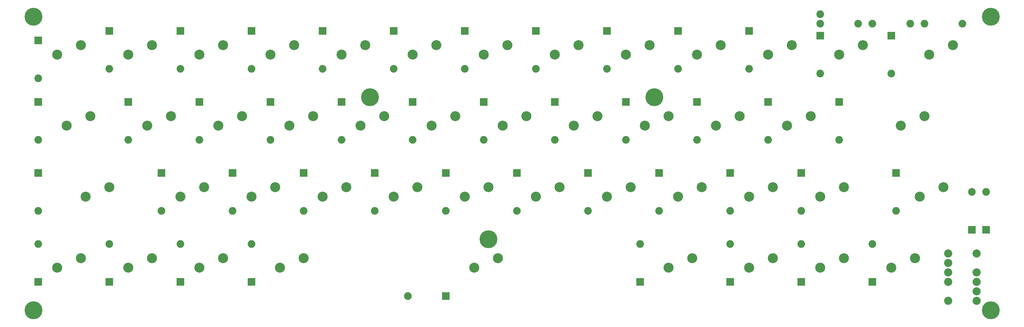
<source format=gbs>
G04 #@! TF.FileFunction,Soldermask,Bot*
%FSLAX46Y46*%
G04 Gerber Fmt 4.6, Leading zero omitted, Abs format (unit mm)*
G04 Created by KiCad (PCBNEW 4.0.4-stable) date Thursday, 22 September 2016 'PMt' 03:17:32 PM*
%MOMM*%
%LPD*%
G01*
G04 APERTURE LIST*
%ADD10C,0.100000*%
%ADD11C,2.051000*%
%ADD12R,2.051000X2.051000*%
%ADD13C,2.686000*%
%ADD14C,2.178000*%
%ADD15C,4.800000*%
G04 APERTURE END LIST*
D10*
D11*
X20320000Y-92710000D03*
D12*
X20320000Y-82550000D03*
D11*
X20320000Y-109220000D03*
D12*
X20320000Y-99060000D03*
D11*
X20320000Y-128270000D03*
D12*
X20320000Y-118110000D03*
D11*
X20320000Y-137160000D03*
D12*
X20320000Y-147320000D03*
D11*
X39370000Y-90170000D03*
D12*
X39370000Y-80010000D03*
D11*
X44450000Y-109220000D03*
D12*
X44450000Y-99060000D03*
D11*
X53340000Y-128270000D03*
D12*
X53340000Y-118110000D03*
D11*
X39370000Y-137160000D03*
D12*
X39370000Y-147320000D03*
D11*
X58420000Y-90170000D03*
D12*
X58420000Y-80010000D03*
D11*
X63500000Y-109220000D03*
D12*
X63500000Y-99060000D03*
D11*
X72390000Y-128270000D03*
D12*
X72390000Y-118110000D03*
D11*
X58420000Y-137160000D03*
D12*
X58420000Y-147320000D03*
D11*
X77470000Y-90170000D03*
D12*
X77470000Y-80010000D03*
D11*
X82550000Y-109220000D03*
D12*
X82550000Y-99060000D03*
D11*
X91440000Y-128270000D03*
D12*
X91440000Y-118110000D03*
D11*
X77470000Y-137160000D03*
D12*
X77470000Y-147320000D03*
D11*
X96520000Y-90170000D03*
D12*
X96520000Y-80010000D03*
D11*
X101600000Y-109220000D03*
D12*
X101600000Y-99060000D03*
D11*
X110490000Y-128270000D03*
D12*
X110490000Y-118110000D03*
D11*
X115570000Y-90170000D03*
D12*
X115570000Y-80010000D03*
D11*
X120650000Y-109220000D03*
D12*
X120650000Y-99060000D03*
D11*
X129540000Y-128270000D03*
D12*
X129540000Y-118110000D03*
D11*
X119380000Y-151130000D03*
D12*
X129540000Y-151130000D03*
D11*
X134620000Y-90170000D03*
D12*
X134620000Y-80010000D03*
D11*
X139700000Y-109220000D03*
D12*
X139700000Y-99060000D03*
D11*
X148590000Y-128270000D03*
D12*
X148590000Y-118110000D03*
D11*
X153670000Y-90170000D03*
D12*
X153670000Y-80010000D03*
D11*
X158750000Y-109220000D03*
D12*
X158750000Y-99060000D03*
D11*
X167640000Y-128270000D03*
D12*
X167640000Y-118110000D03*
D11*
X172720000Y-90170000D03*
D12*
X172720000Y-80010000D03*
D11*
X177800000Y-109220000D03*
D12*
X177800000Y-99060000D03*
D11*
X186690000Y-128270000D03*
D12*
X186690000Y-118110000D03*
D11*
X181610000Y-137160000D03*
D12*
X181610000Y-147320000D03*
D11*
X191770000Y-90170000D03*
D12*
X191770000Y-80010000D03*
D11*
X196850000Y-109220000D03*
D12*
X196850000Y-99060000D03*
D11*
X205740000Y-128270000D03*
D12*
X205740000Y-118110000D03*
D11*
X205740000Y-137160000D03*
D12*
X205740000Y-147320000D03*
D11*
X210820000Y-90170000D03*
D12*
X210820000Y-80010000D03*
D11*
X215900000Y-109220000D03*
D12*
X215900000Y-99060000D03*
D11*
X224790000Y-128270000D03*
D12*
X224790000Y-118110000D03*
D11*
X224790000Y-137160000D03*
D12*
X224790000Y-147320000D03*
D11*
X229870000Y-91440000D03*
D12*
X229870000Y-81280000D03*
D11*
X234950000Y-109220000D03*
D12*
X234950000Y-99060000D03*
D11*
X250190000Y-128270000D03*
D12*
X250190000Y-118110000D03*
D11*
X243840000Y-137160000D03*
D12*
X243840000Y-147320000D03*
D11*
X248920000Y-91440000D03*
D12*
X248920000Y-81280000D03*
D11*
X274320000Y-123190000D03*
D12*
X274320000Y-133350000D03*
D11*
X270510000Y-123190000D03*
D12*
X270510000Y-133350000D03*
D11*
X229870000Y-78105000D03*
X240030000Y-78105000D03*
X243840000Y-78105000D03*
X254000000Y-78105000D03*
X257810000Y-78105000D03*
X267970000Y-78105000D03*
D13*
X31750000Y-83820000D03*
X25400000Y-86360000D03*
X50800000Y-83820000D03*
X44450000Y-86360000D03*
X69850000Y-83820000D03*
X63500000Y-86360000D03*
X88900000Y-83820000D03*
X82550000Y-86360000D03*
X107950000Y-83820000D03*
X101600000Y-86360000D03*
X127000000Y-83820000D03*
X120650000Y-86360000D03*
X146050000Y-83820000D03*
X139700000Y-86360000D03*
X165100000Y-83820000D03*
X158750000Y-86360000D03*
X184150000Y-83820000D03*
X177800000Y-86360000D03*
X203200000Y-83820000D03*
X196850000Y-86360000D03*
X222250000Y-83820000D03*
X215900000Y-86360000D03*
X241300000Y-83820000D03*
X234950000Y-86360000D03*
X265430000Y-83820000D03*
X259080000Y-86360000D03*
X34290000Y-102870000D03*
X27940000Y-105410000D03*
X55880000Y-102870000D03*
X49530000Y-105410000D03*
X74930000Y-102870000D03*
X68580000Y-105410000D03*
X93980000Y-102870000D03*
X87630000Y-105410000D03*
X113030000Y-102870000D03*
X106680000Y-105410000D03*
X132080000Y-102870000D03*
X125730000Y-105410000D03*
X151130000Y-102870000D03*
X144780000Y-105410000D03*
X170180000Y-102870000D03*
X163830000Y-105410000D03*
X189230000Y-102870000D03*
X182880000Y-105410000D03*
X208280000Y-102870000D03*
X201930000Y-105410000D03*
X227330000Y-102870000D03*
X220980000Y-105410000D03*
X257810000Y-102870000D03*
X251460000Y-105410000D03*
X39370000Y-121920000D03*
X33020000Y-124460000D03*
X64770000Y-121920000D03*
X58420000Y-124460000D03*
X83820000Y-121920000D03*
X77470000Y-124460000D03*
X102870000Y-121920000D03*
X96520000Y-124460000D03*
X121920000Y-121920000D03*
X115570000Y-124460000D03*
X140970000Y-121920000D03*
X134620000Y-124460000D03*
X160020000Y-121920000D03*
X153670000Y-124460000D03*
X179070000Y-121920000D03*
X172720000Y-124460000D03*
X198120000Y-121920000D03*
X191770000Y-124460000D03*
X217170000Y-121920000D03*
X210820000Y-124460000D03*
X236220000Y-121920000D03*
X229870000Y-124460000D03*
X262890000Y-121920000D03*
X256540000Y-124460000D03*
D14*
X271780000Y-139700000D03*
X271780000Y-144780000D03*
X264160000Y-144780000D03*
X264160000Y-142240000D03*
X264160000Y-139700000D03*
D13*
X31750000Y-140970000D03*
X25400000Y-143510000D03*
X50800000Y-140970000D03*
X44450000Y-143510000D03*
X69850000Y-140970000D03*
X63500000Y-143510000D03*
X91440000Y-140970000D03*
X85090000Y-143510000D03*
X143510000Y-140970000D03*
X137160000Y-143510000D03*
X195580000Y-140970000D03*
X189230000Y-143510000D03*
X217170000Y-140970000D03*
X210820000Y-143510000D03*
X236220000Y-140970000D03*
X229870000Y-143510000D03*
X255270000Y-140970000D03*
X248920000Y-143510000D03*
D14*
X264160000Y-152400000D03*
X264160000Y-147320000D03*
X271780000Y-147320000D03*
X271780000Y-149860000D03*
X271780000Y-152400000D03*
D11*
X229870000Y-75565000D03*
D15*
X19050000Y-76200000D03*
X19050000Y-154940000D03*
X275590000Y-154940000D03*
X109220000Y-97790000D03*
X140970000Y-135890000D03*
X275590000Y-76200000D03*
X185420000Y-97790000D03*
M02*

</source>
============================================================
**Exercise**: From the material, report only how many lines include the word "APERTURE".

**Reply to the exercise**: 2